Like the gecko, the mongoose is here on purpose — and like the gecko, the paper trail is unusually complete. In 1883, Hawaiʻi's sugar planters wanted the rats out of their cane, and the mongoose was the proposed cure. They were warned first: that March, seven months before a single animal arrived, the Pacific Commercial Advertiser ran a naturalist's caution that the mongoose "will not confine his operations to what is deemed his legitimate business" — that he would be "a general destroyer." They went ahead anyway. That October the planters' agent, John Tucker, landed seventy-two mongooses from Jamaica. And a year on, the verdict was pure triumph — the planters toasting their new ally without a single note of caution.

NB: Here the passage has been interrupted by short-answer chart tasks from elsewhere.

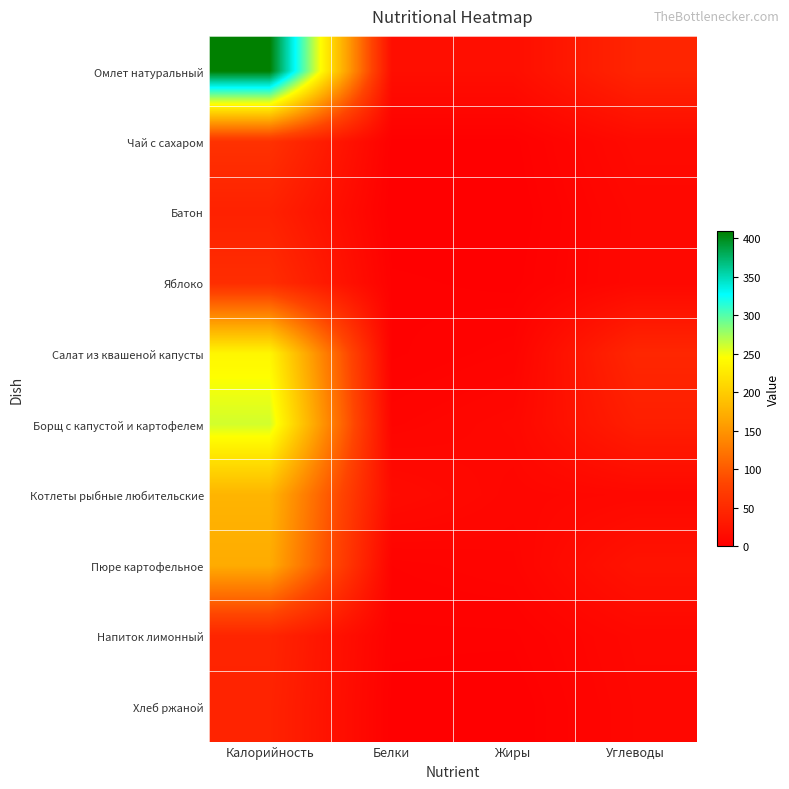

Which has a higher value, Жиры or Калорийность?

Калорийность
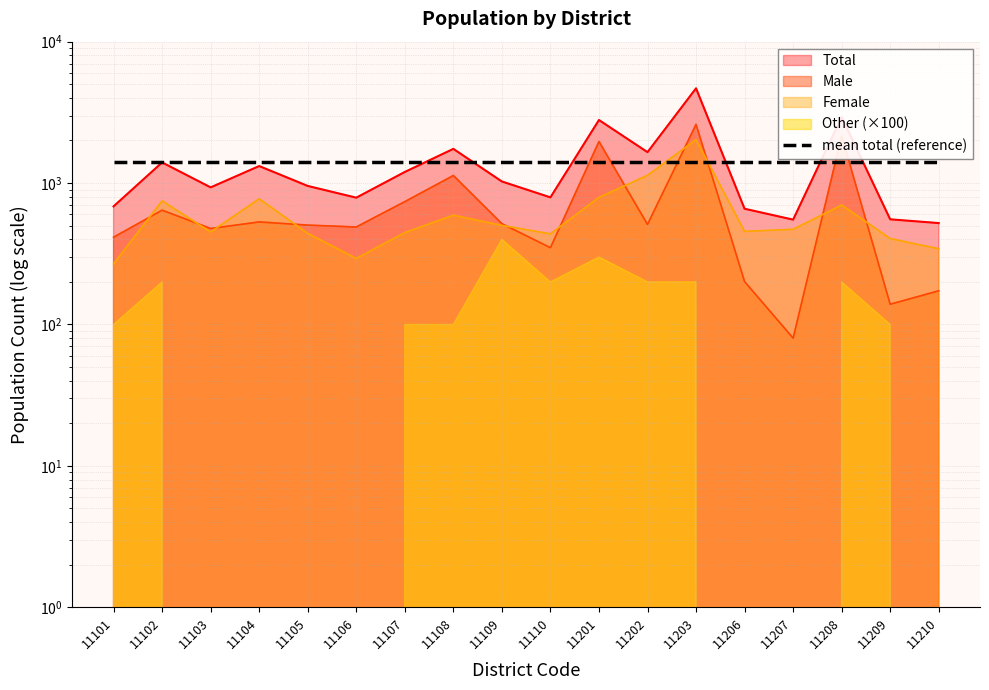

Which has a higher value, 11108 or 11104?

11108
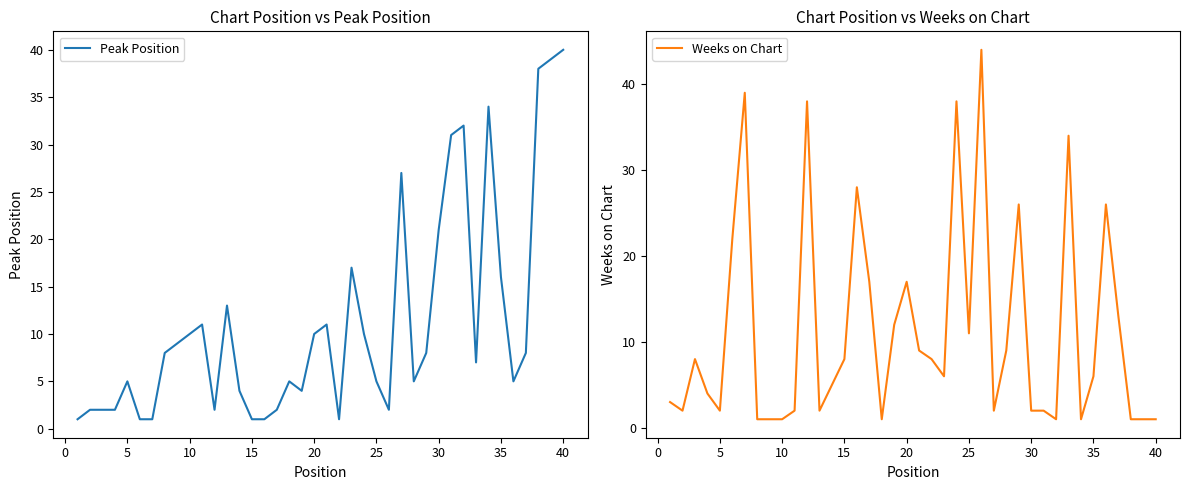

Where is Peak Position nearest to the value 20?

30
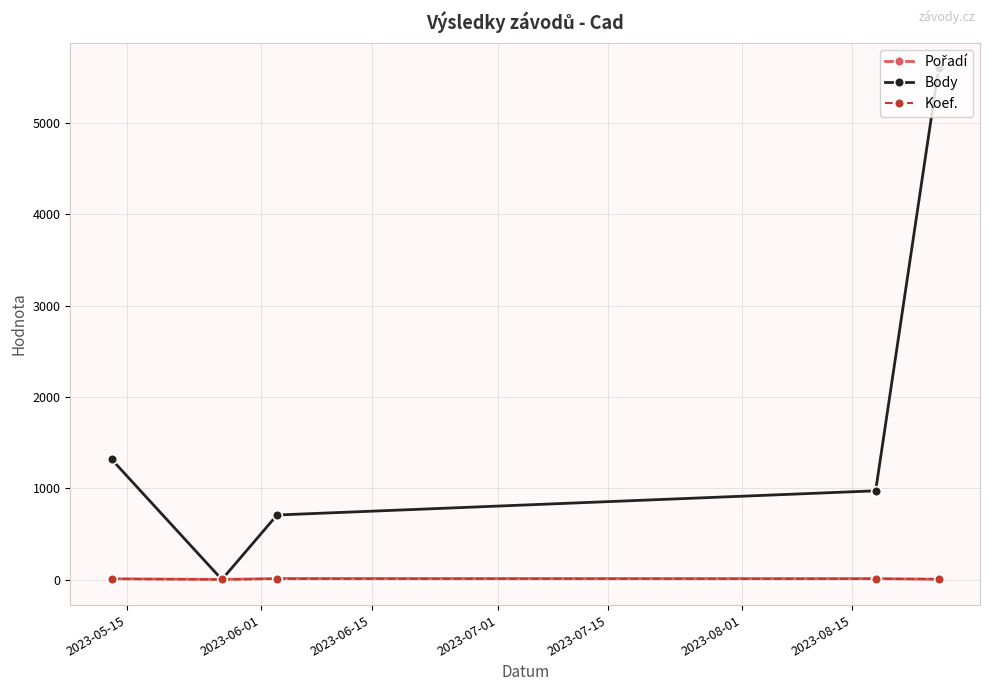

Which series has the largest total across all categories?

Body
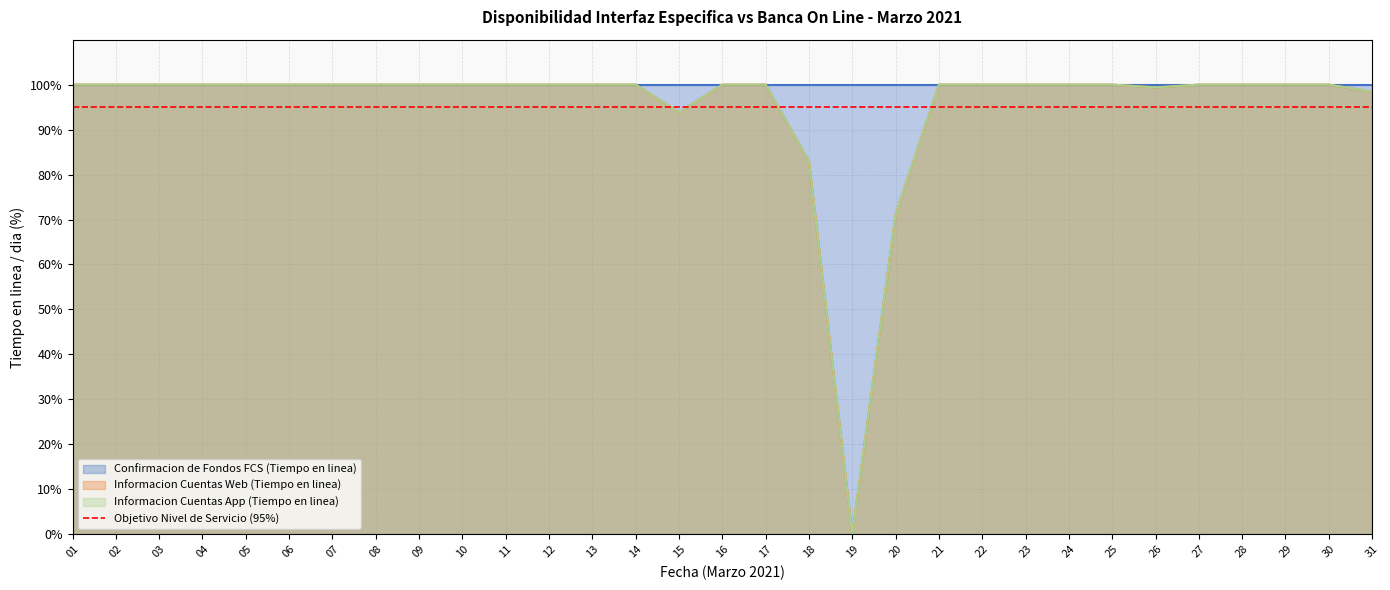

What is the approximate value of Informacion Cuentas App (Tiempo en linea) at 12?

100.0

It took the better part of a decade for the bill to come due. Rats, as it happens, are nocturnal and mongooses are diurnal, so the two seldom crossed paths; the mongoose simply switched to easier meals — native ground-nesting birds, their eggs, the henhouse. By 1892 the legislature had turned on the animal it had welcomed less than a decade before — debating extermination bounties, demanding that the men who introduced it pay the damages, and amending the bill to make it "unlawful to introduce mongoose into any part of the kingdom". With the gecko, the islands got lucky. With the mongoose, they didn't — and the bitter part is the warning was right there, in print, ignored.

Was it worth the production?

So — was it worth bending the whole day around two hours in a state park? A hundred percent yes.

On paper, it was more of the same. We'd walked on lava five minutes from our hotel. We'd watched surf hammer the rocks that very morning, from the garden overlook, and days before along the King's Highway on the south shore. But this was the upgraded version — not the keyhole overlook at the garden, or the relatively dampened waves of the leeward southern shore, or the commercially built-up area near our hotel. This was fully immersive and turned up to 11, and we loved it.